_PROBLEM DETAILS_
The required answer is every line of the data containing the word "circle".

==*==

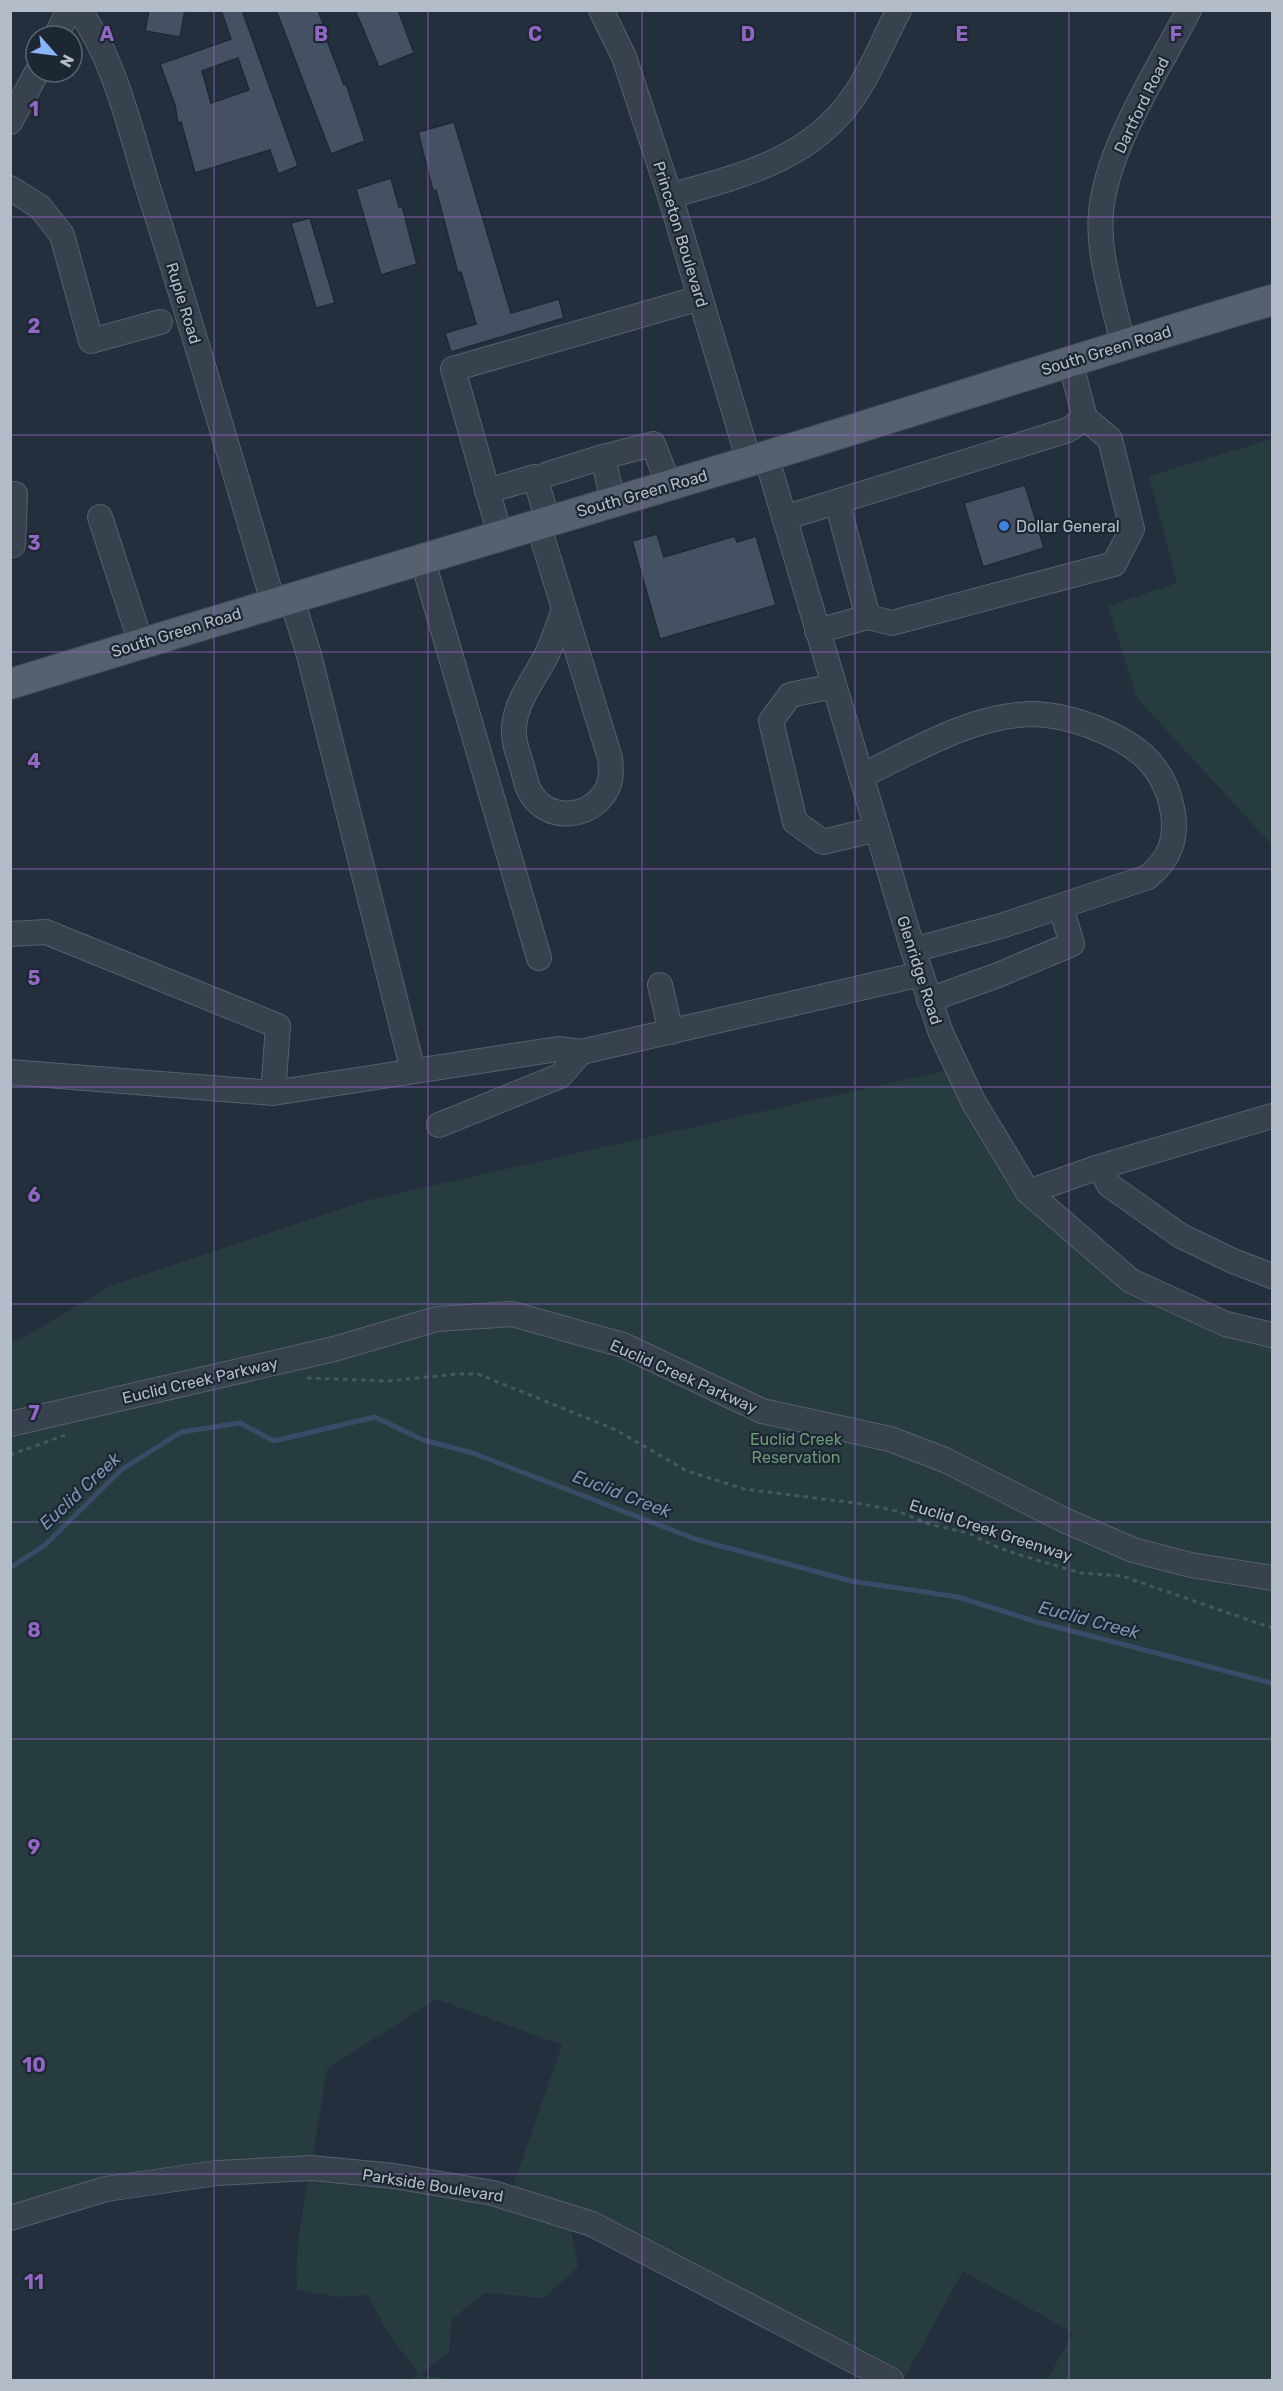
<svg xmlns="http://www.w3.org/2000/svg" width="1283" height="2391" font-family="Rubik,sans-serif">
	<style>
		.green { fill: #263c3f }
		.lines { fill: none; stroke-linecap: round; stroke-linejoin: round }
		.stream { stroke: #394c67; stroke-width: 5 }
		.building { fill: #455162; stroke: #1f2835; stroke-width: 1.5; fill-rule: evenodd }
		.minor-casing { stroke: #565f6c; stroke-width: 26 }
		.major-casing { stroke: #414a57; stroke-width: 32 }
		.path { stroke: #44595c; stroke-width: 3; stroke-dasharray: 4.5 4.5; stroke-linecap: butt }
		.minor { stroke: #38414e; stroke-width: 24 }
		.major { stroke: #56606e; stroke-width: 30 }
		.grid { fill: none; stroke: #9266c3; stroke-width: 1.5; stroke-opacity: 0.55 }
		.shop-dot { fill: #3f7fe0; stroke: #1d2633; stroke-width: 2 }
		.labels { text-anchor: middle; stroke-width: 4.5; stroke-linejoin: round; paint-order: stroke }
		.street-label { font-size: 16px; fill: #b4bcc9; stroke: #1d2633 }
		.poi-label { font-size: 16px; fill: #b4bcc9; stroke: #1d2633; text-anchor: start }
		.park-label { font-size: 16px; fill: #6b9a76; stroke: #1d2633 }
		.water-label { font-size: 18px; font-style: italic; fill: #7c92b1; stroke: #1d2633 }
		.grid-label { font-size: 20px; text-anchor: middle; font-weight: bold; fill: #9266c3; stroke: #1d2633; stroke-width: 4.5; stroke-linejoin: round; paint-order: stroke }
	</style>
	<rect width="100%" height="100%" fill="#242f3e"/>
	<!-- green -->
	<g class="green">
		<path d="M1272 439V845L1137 698 1108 606 1177 583 1149 476Z"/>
		<path d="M957 1068 1028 1192 1174 1301 1272 1321V2380H1047L1073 2333 963 2271 903 2380H891L509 2198 562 2045 436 1999 327 2069 311 2168 217 2173 11 2218V1341L21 1339 110 1286 368 1200Z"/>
		<path d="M308 2182 432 2191 492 2205 571 2228 578 2267 544 2298 485 2293 452 2319 449 2352 420 2375 463 2380H411L419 2374 388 2333 368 2295 341 2297 297 2290C295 2253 301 2218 308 2182Z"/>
	</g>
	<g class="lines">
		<!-- stream -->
		<path class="stream" d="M10 1568 45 1545 121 1470 181 1432 240 1423 274 1441 375 1417 423 1440 473 1453 695 1539 851 1581 958 1597 1037 1622 1272 1683"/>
	</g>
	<!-- building -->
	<g class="building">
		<path d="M149 10H185L180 37 145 31Z"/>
		<path d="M221 10H242L298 166 278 174 270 150 195 173 181 122 178 123 175 105 160 64 231 39ZM238 58 249 90 211 103 202 71Z"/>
		<path d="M276 10H318L327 34 325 35 344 85 346 84 365 141 331 154Z"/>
		<path d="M355 10H398L414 53 379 67Z"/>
		<path d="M454 122 511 313 559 299 564 318 451 352 445 333 476 324 461 272 458 273 436 190 433 191 418 132Z"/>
		<path d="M391 178 399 207 402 206 417 264 381 275 356 189Z"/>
		<path d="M310 218 335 303 316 308 291 223Z"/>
		<path d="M1025 485 1044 548 983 567 964 503Z"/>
		<path d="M657 534 664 557 735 536 737 542 756 536 776 605 660 639 632 541Z"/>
	</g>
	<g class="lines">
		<defs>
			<g id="minor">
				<path d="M79 10C117 63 131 135 151 197 194 331 233 467 273 602"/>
				<path d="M601 10 624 57 670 196 749 461"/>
				<path d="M56 36 69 10"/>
				<path d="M10 122 37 72"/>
				<path d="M10 188 40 207 62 235 91 341 160 322"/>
				<path d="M670 196C740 176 811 160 854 96 872 70 884 38 899 10"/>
				<path d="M1123 344C1114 304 1097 253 1101 212 1107 147 1159 68 1189 10"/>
				<path d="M766 456 913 950 941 1033 973 1101 1028 1192 1131 1281 1226 1324 1272 1335"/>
				<path d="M603 457 653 444 669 485"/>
				<path d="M548 474 603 457 613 502"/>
				<path d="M487 491 535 477 548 521"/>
				<path d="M10 494H15L13 545H10"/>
				<path d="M100 517 141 643"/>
				<path d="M784 518 1068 430 1085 418 1070 361"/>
				<path d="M538 524 610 758C611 769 612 779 607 789 591 820 545 823 529 790 525 782 524 772 521 763 517 751 513 740 514 727 516 699 537 676 548 652 554 638 559 623 564 609"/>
				<path d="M500 535 453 369 700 298"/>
				<path d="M422 558 539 958"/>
				<path d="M291 597 309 655 413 1071"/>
				<path d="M868 617 892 623 1114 564 1132 529 1110 439 1085 418"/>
				<path d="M817 631 868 617 837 502"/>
				<path d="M834 686 790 695 771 721 795 822 823 842 877 829"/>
				<path d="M861 776C914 751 970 716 1031 714 1068 714 1123 734 1148 760 1162 775 1170 794 1173 813 1177 841 1169 859 1148 877L1001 926 913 950"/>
				<path d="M10 934 46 932 278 1026 273 1093"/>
				<path d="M660 985 671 1032"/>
				<path d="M929 1000 998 975 1072 944 1061 907"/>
				<path d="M10 1072 273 1093 558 1049 581 1052 921 974"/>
				<path d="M439 1125 560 1076 581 1052"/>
				<path d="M1099 1167 1109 1185 1181 1236 1233 1261 1272 1276"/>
				<path d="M1028 1192 1096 1168 1272 1116"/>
				<path d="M10 1424 334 1349 437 1319 512 1314 623 1345 762 1411 890 1439 945 1460 1062 1519 1133 1550 1191 1565 1272 1578"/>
				<path d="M10 2218 106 2189 217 2173 311 2168 394 2176 493 2193 592 2224 891 2380"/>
			</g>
			<path id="major" d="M10 684C255 608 501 536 747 462 922 409 1096 352 1272 300"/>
		</defs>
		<!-- minor casing -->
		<use href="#minor" class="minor-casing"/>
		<!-- major casing -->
		<use href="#major" class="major-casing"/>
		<!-- path -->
		<g class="path">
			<path d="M307 1378 388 1381 456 1374H478L614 1429 687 1471 744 1489 863 1504 897 1511 929 1524 968 1533 997 1547 1023 1556 1081 1573 1122 1576 1272 1628"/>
			<path d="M10 1455 68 1434"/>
		</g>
		<!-- minor -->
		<use href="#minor" class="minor"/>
		<!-- major -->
		<use href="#major" class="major"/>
	</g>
	<!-- grid -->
	<path class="grid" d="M214 10V2380M428 10V2380M642 10V2380M855 10V2380M1069 10V2380M10 217H1272M10 435H1272M10 652H1272M10 869H1272M10 1087H1272M10 1304H1272M10 1522H1272M10 1739H1272M10 1956H1272M10 2174H1272"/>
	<!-- markers -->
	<circle class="shop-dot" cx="1004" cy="526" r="6"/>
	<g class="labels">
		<!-- street labels -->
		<g class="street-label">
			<text transform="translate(1141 105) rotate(-64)" y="6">Dartford Road</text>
			<text transform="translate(681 234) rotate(73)" y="6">Princeton Boulevard</text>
			<text transform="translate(184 303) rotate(73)" y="6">Ruple Road</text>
			<text transform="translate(1106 350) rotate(-17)" y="6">South Green Road</text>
			<text transform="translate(642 493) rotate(-16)" y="6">South Green Road</text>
			<text transform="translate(176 632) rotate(-17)" y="6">South Green Road</text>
			<text transform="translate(920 970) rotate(72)" y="6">Glenridge Road</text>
			<text transform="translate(684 1376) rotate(24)" y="6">Euclid Creek Parkway</text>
			<text transform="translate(200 1380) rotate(-13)" y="6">Euclid Creek Parkway</text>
			<text transform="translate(991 1530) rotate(18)" y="6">Euclid Creek Greenway</text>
			<text transform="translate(433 2185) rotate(9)" y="6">Parkside Boulevard</text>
		</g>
		<!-- poi labels -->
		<g class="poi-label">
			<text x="1016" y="532">Dollar General</text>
		</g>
		<!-- park labels -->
		<g class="park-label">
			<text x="796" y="1445">Euclid Creek<tspan x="796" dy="18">Reservation</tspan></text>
		</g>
		<!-- water labels -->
		<g class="water-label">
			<text transform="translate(80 1491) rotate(-43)" y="6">Euclid Creek</text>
			<text transform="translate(622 1494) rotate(21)" y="6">Euclid Creek</text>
			<text transform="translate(1089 1620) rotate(15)" y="6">Euclid Creek</text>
		</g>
	</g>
	<g class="grid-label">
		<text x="107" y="41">A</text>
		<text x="321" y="41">B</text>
		<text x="535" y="41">C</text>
		<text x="748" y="41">D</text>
		<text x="962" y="41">E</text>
		<text x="1176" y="41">F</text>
		<text x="34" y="116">1</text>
		<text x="34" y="333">2</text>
		<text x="34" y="550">3</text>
		<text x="34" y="768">4</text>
		<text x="34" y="985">5</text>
		<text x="34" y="1202">6</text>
		<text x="34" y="1420">7</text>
		<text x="34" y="1637">8</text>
		<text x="34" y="1854">9</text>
		<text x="34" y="2072">10</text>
		<text x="34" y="2289">11</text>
	</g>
	<!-- border -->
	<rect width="1283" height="2391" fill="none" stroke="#b4bcc9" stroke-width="24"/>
	<!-- north arrow -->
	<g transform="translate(54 54) rotate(118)"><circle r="28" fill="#1d2633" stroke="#59626f" stroke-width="1.5"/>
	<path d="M0-4.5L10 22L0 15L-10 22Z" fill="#8ab4f8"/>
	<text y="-9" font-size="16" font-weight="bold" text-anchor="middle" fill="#b4bcc9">N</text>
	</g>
</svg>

==*==

_TASK RESPONSE_
	<circle class="shop-dot" cx="1004" cy="526" r="6"/>
	<g transform="translate(54 54) rotate(118)"><circle r="28" fill="#1d2633" stroke="#59626f" stroke-width="1.5"/>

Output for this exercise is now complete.